Identification of Csde1 binding sites in target transcripts

A custom Python script using Biopython was created to search transcripts for Csde1 binding sites22. Briefly, the script parses Genbank sequences into a Python dictionary and then scans the transcript for the presence of one of the known binding sites represented as regular expressions. Using the Genbank annotation, the script reports the location and exact sequence of the potential binding site(s). The script is available as Supplementary Information.

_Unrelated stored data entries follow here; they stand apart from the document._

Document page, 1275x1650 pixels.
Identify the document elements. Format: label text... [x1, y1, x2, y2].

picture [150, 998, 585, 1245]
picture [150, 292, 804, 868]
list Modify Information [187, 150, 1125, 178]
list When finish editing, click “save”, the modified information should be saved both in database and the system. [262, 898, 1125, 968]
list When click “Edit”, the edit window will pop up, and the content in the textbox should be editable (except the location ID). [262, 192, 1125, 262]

Correlation of RNA and protein expression levels

To determine the degree to which RNA expression determines protein abundance, we calculated a Pearson correlation coefficient between the Z-scores from RNA sequencing and mass spectrometry data for each gene. Z-scores were calculated after normalization: In mass spectrometry, iBAQ values as determined via MaxQuant were normalized via a scaling factor calculated by dividing the sum of intensities from each sample by the intensity sum of a reference sample. RNA expression levels were normalized as reads per kilobase of transcript per million mapped reads (RPKM). When performing a sample-wise correlation between mRNA and protein expression, we utilized a Spearman rank correlation coefficient between 10log(RPKM) and 10log(iBAQ).

Accession numbers

Original sequencing results have been deposited in the BioProject Database under project ID PRJNA378565. The mass spectrometry proteomics data have been deposited to the ProteomeXchange Consortium via the PRIDE partner repository with the dataset identifier PXD006358.